Wednesday, April 22, 2009

Defensiveness

In some way shape or form, each and every one of us has defended ourselves. Many people in my life has always told me that I defend myself too much. Okay, I'll admit this. But I'm trying my best to stop defending myself.

When I get defensive with people, I use different types of defensiveness, depending on the situation and the person who I'm talking to.

Attacking the critic: I've been guilty of this on many occasions. It's not so much verbal aggression that I use, its more sarcasm that I use. I have always been known as a witty person and a quick thinker and I use this skill to my advantage, even if I'm defending myself. Sometimes it keeps the person quiet or on occasion, makes the situation worse. I'm still trying to figure out when it's appropriate to use sarcasm in situations.

Rationalization: I use this when I'm upset at someone, for whatever the reason. When I'm upset, I let my emotions get the best of me and make up excuses not to face that particular person. It's something that I'm trying my best not to use.

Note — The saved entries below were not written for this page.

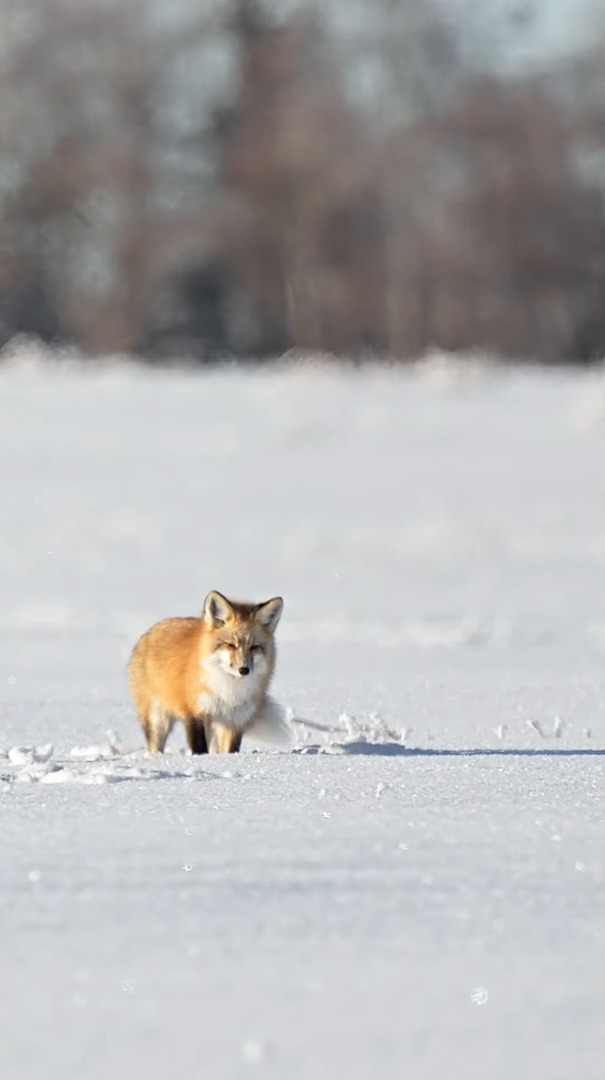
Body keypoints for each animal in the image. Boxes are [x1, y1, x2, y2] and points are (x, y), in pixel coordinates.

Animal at [127, 591, 283, 751]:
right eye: (230, 645)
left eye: (254, 647)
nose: (244, 670)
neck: (229, 692)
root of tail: (150, 631)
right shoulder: (195, 712)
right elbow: (199, 749)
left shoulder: (235, 721)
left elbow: (230, 750)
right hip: (158, 719)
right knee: (155, 747)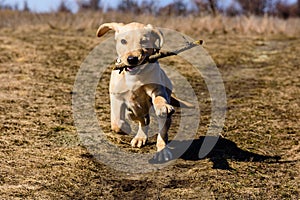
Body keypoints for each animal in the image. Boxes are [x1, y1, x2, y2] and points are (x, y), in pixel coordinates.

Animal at [97, 22, 193, 162]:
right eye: (123, 41)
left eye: (144, 41)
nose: (132, 59)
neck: (134, 76)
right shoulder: (116, 96)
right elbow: (116, 122)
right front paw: (126, 124)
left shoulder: (157, 89)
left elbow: (158, 99)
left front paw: (162, 106)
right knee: (142, 120)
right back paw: (139, 134)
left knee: (162, 132)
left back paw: (162, 150)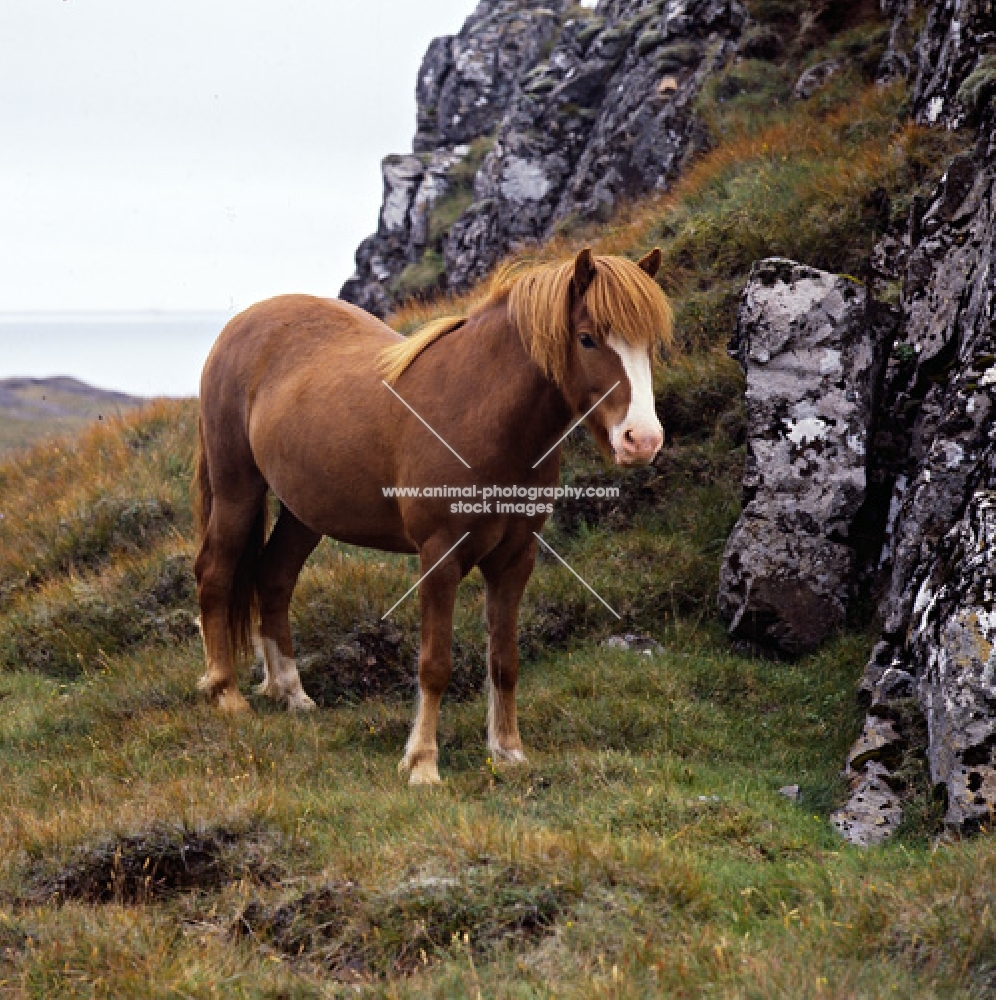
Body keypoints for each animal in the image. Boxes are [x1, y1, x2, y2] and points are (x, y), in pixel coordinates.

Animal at [191, 246, 672, 784]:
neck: (478, 415)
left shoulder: (515, 559)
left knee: (273, 578)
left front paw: (508, 750)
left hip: (303, 512)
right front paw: (422, 763)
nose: (642, 440)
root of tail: (240, 327)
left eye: (649, 343)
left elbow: (504, 660)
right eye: (587, 338)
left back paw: (292, 693)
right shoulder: (439, 557)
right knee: (216, 573)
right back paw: (225, 692)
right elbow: (435, 664)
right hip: (237, 489)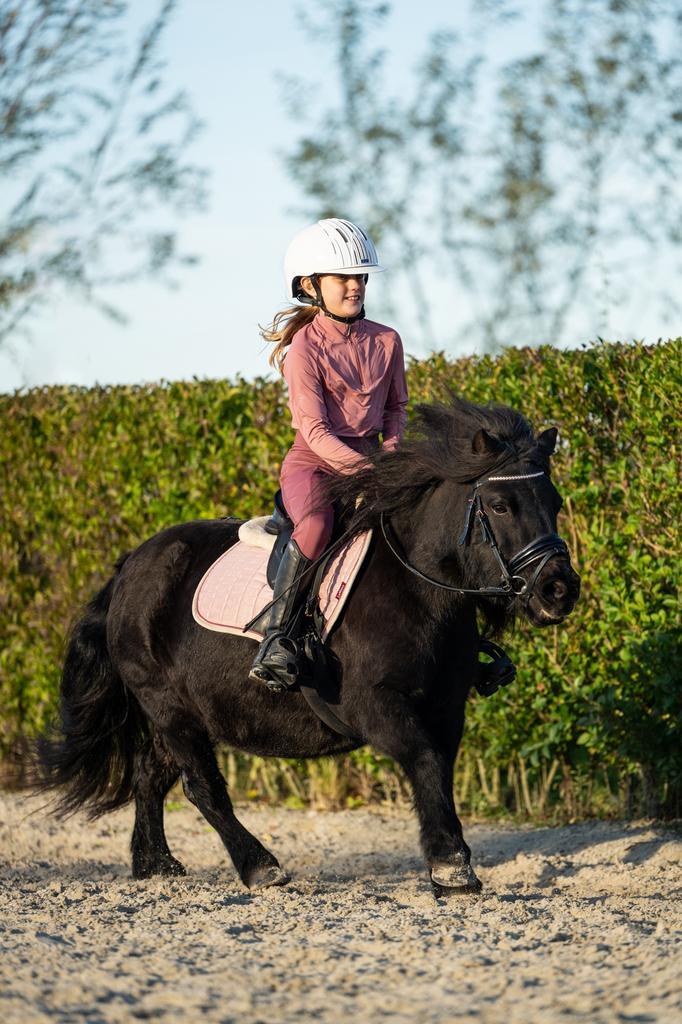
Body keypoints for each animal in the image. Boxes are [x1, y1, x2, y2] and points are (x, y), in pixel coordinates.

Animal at [37, 397, 580, 896]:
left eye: (553, 502)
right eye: (501, 505)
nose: (559, 589)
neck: (417, 591)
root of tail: (130, 564)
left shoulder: (447, 706)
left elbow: (439, 770)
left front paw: (450, 863)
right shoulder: (375, 706)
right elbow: (424, 761)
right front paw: (451, 867)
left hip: (180, 715)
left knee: (151, 776)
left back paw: (156, 866)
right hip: (169, 708)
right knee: (201, 787)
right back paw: (260, 867)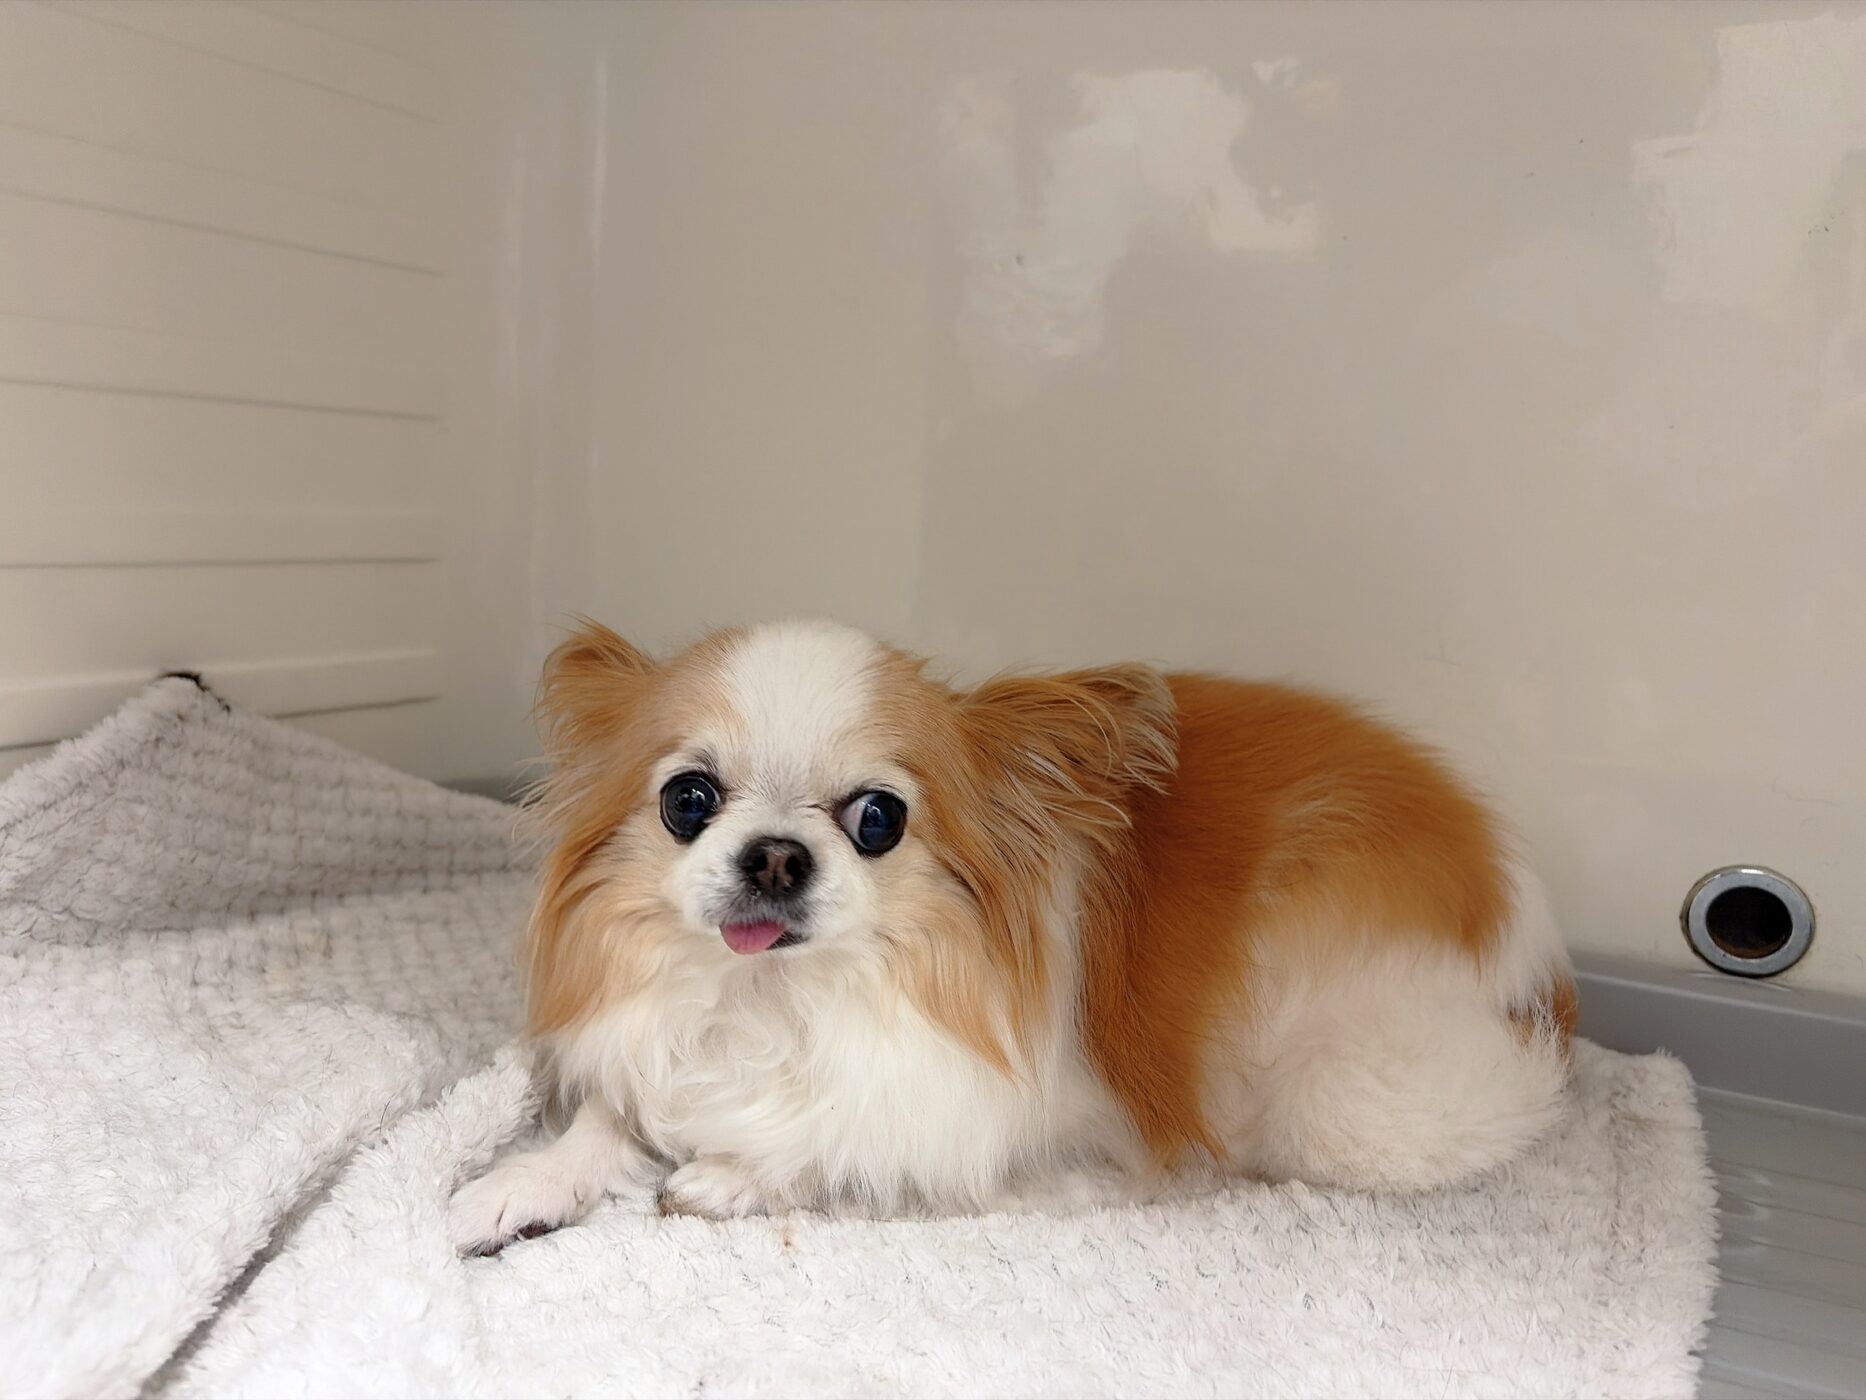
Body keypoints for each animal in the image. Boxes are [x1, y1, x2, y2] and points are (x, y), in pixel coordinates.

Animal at [449, 619, 1574, 1253]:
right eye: (688, 799)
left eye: (878, 818)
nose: (773, 855)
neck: (779, 1003)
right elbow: (607, 1120)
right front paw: (516, 1185)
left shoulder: (996, 1107)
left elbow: (864, 1140)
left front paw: (739, 1171)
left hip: (1335, 1099)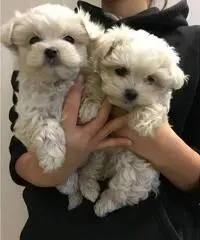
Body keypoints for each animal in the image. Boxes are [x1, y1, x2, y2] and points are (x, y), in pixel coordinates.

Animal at [0, 4, 90, 209]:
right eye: (34, 40)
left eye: (69, 39)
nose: (51, 50)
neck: (55, 82)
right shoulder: (29, 114)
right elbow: (47, 126)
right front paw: (52, 159)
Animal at [76, 10, 186, 218]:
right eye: (120, 70)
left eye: (151, 79)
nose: (131, 93)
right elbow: (96, 87)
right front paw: (89, 107)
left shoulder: (160, 103)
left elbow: (155, 107)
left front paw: (142, 122)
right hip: (96, 152)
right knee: (89, 169)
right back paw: (89, 189)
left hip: (136, 169)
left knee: (122, 190)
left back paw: (104, 205)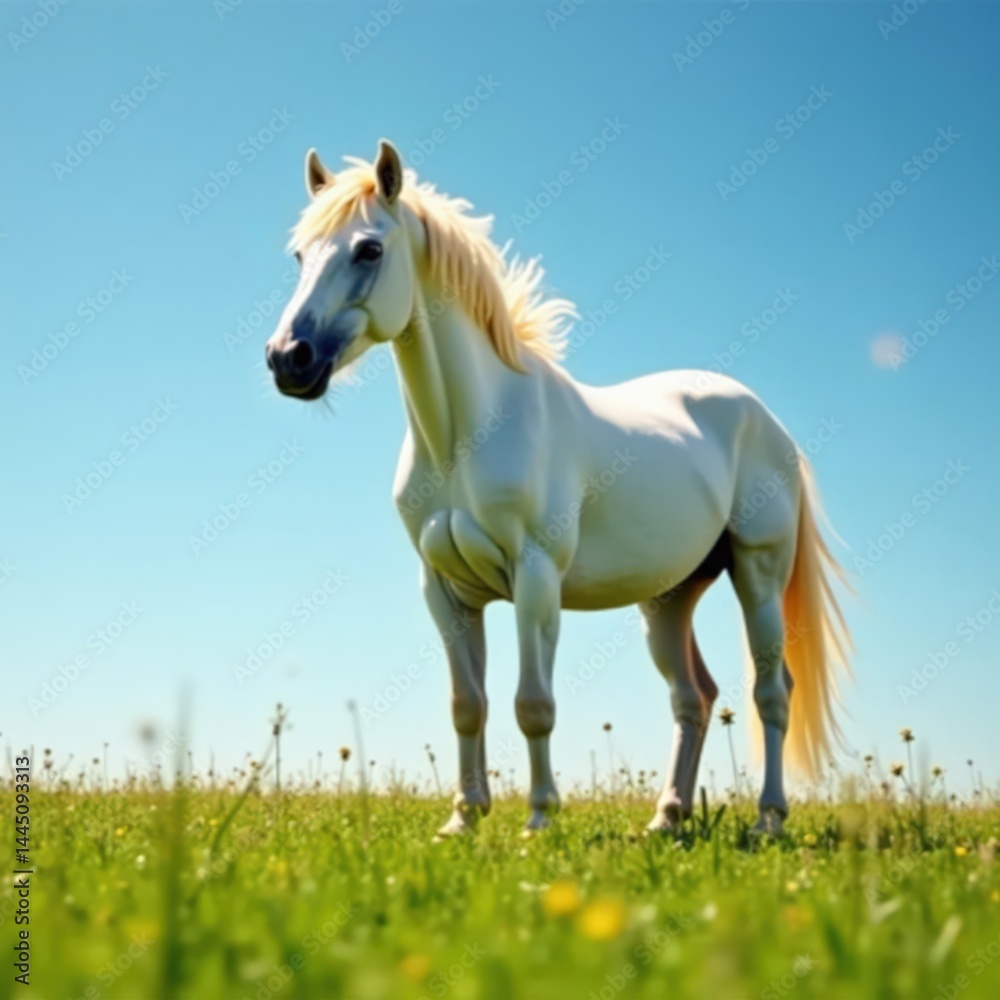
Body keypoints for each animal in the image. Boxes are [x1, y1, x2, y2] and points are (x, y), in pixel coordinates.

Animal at [264, 139, 851, 838]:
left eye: (369, 249)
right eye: (300, 255)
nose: (288, 359)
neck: (468, 432)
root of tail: (766, 421)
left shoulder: (535, 578)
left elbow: (532, 703)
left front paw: (540, 818)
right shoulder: (445, 591)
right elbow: (468, 704)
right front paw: (464, 819)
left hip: (759, 577)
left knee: (772, 693)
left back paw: (767, 821)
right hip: (669, 598)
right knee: (693, 698)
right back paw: (667, 819)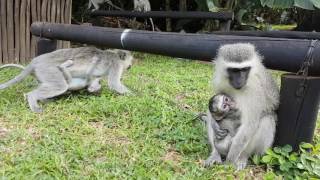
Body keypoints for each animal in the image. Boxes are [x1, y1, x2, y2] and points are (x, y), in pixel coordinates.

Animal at [0, 47, 133, 113]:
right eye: (130, 60)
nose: (131, 65)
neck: (114, 54)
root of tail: (36, 61)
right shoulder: (116, 64)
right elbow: (114, 83)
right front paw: (135, 96)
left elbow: (94, 82)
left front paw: (94, 87)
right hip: (48, 69)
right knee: (60, 86)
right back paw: (33, 98)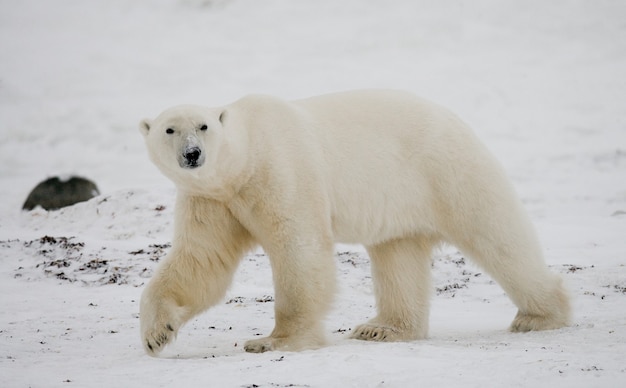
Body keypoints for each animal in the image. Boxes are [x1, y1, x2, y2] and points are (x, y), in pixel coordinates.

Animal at [139, 90, 568, 354]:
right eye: (169, 129)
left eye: (204, 126)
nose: (192, 154)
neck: (244, 161)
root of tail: (454, 118)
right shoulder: (213, 200)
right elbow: (201, 261)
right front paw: (157, 334)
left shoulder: (281, 171)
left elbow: (299, 248)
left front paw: (274, 340)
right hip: (400, 199)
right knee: (398, 257)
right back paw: (382, 328)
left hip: (447, 170)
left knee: (497, 236)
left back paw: (540, 315)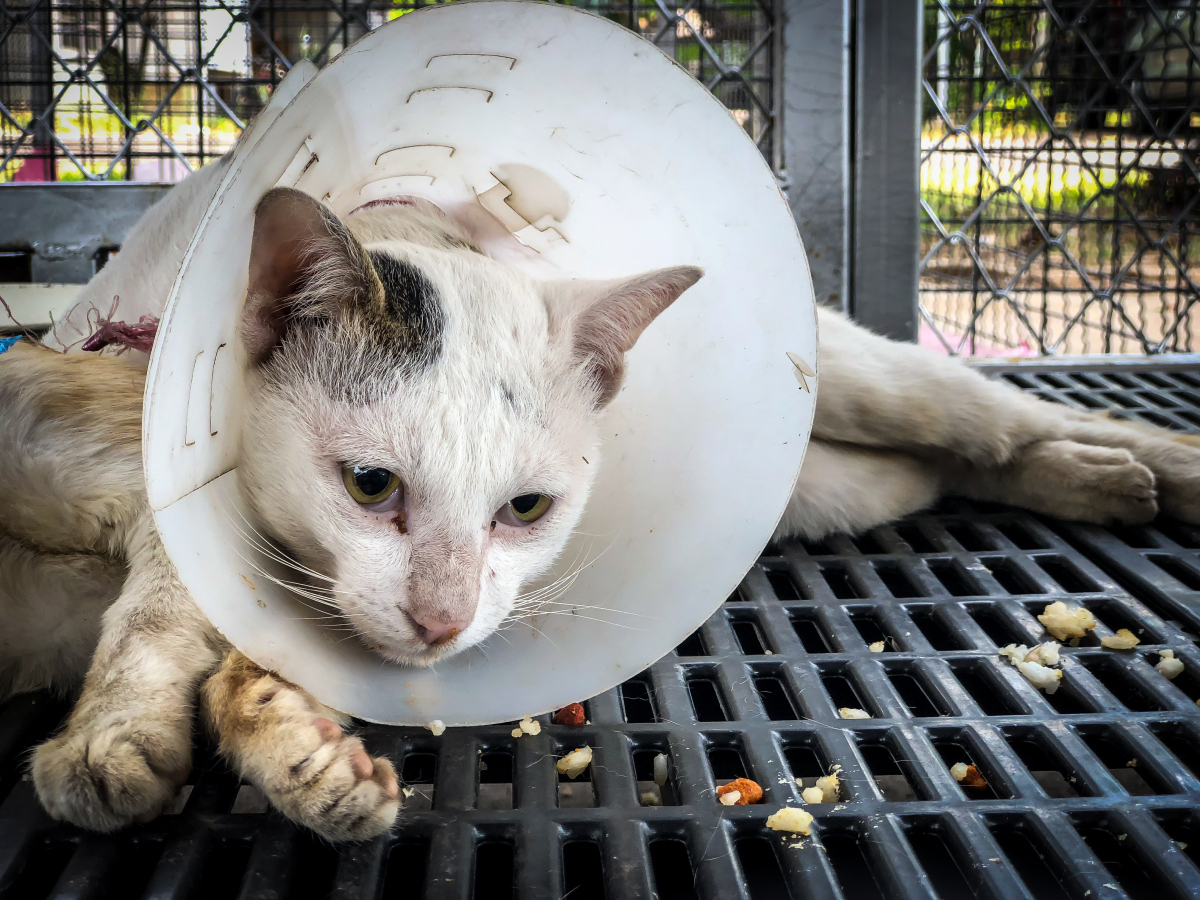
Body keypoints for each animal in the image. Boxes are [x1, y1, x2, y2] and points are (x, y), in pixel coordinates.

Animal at [2, 154, 1200, 844]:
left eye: (525, 509)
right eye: (371, 485)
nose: (442, 620)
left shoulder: (142, 488)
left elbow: (154, 622)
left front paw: (109, 743)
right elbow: (244, 665)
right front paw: (306, 763)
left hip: (873, 383)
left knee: (990, 416)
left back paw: (1145, 463)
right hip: (835, 483)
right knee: (953, 462)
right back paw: (1098, 479)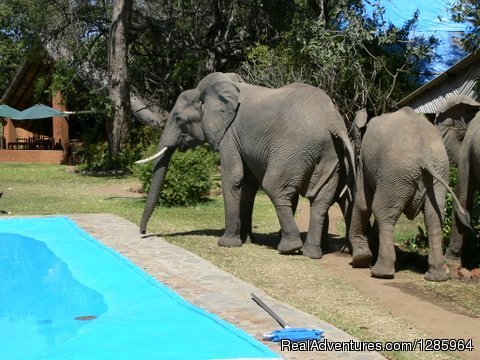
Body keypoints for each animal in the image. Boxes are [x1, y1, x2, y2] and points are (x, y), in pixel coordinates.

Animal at [137, 71, 354, 258]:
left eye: (178, 119)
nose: (143, 232)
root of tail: (334, 122)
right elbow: (248, 183)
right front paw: (246, 240)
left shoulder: (229, 134)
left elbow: (233, 177)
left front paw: (227, 243)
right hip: (330, 154)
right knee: (320, 200)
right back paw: (312, 253)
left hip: (293, 150)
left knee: (275, 187)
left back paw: (289, 248)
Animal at [346, 107, 470, 282]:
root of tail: (425, 154)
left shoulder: (365, 163)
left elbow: (363, 203)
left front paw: (360, 260)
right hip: (438, 172)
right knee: (433, 217)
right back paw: (436, 276)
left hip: (395, 171)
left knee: (383, 212)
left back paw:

For example, I've gotten my hours cut drastically in the last 4 months (I went from 30 hours in January to 12 in April), and I was blaming my boss for what has happened. Last week, he needed to take the day off and needed to change the schedule a bit. He wanted me to work at night. But I made up the excuse that I had something going on that evening, when in truth, I really had nothing planned. I let my feelings get the best of me. I realize that it wasn't my boss' fault that he cut my hours - the upper management told him to do so. So instead of being upset at someone who told him to cut, I took it out on someone who couldn't control the situation. After I thought about it the next day, I probably shouldn't reacted the way I did.

Regression: I think almost everybody has been guilty of doing something like this. We make up excuses not to not to form a relationship with someone. I've personally have done this. Why I did this, I guess it has something to do with the fact that it was hard to admit that she wasn't compatible with me.

Physical Avoidance: When I get mad at someone, I want nothing to do with that person. I refuse to talk to that person, and be in the same room as that person. It's hard to avoid these situations, especially if it's a coworker or spouse/family member.

Displacement: With the economy the way it is, and people facing layoffs, it's easy to blame another person for what is happening. Obviously, this is something that no one controls. We take our frustrations out on others instead of the person we should be facing.

Each day that does on, I try my best NOT to defend myself, unless the situation warrants that I have to. There are times that you must defend yourself in certain citations. While I do realize the fact that any type of defensivness is bad, sometimes we have to do it, to protect ourselves. Even though I always look out for others, we also must look out for number 1: Ourselves.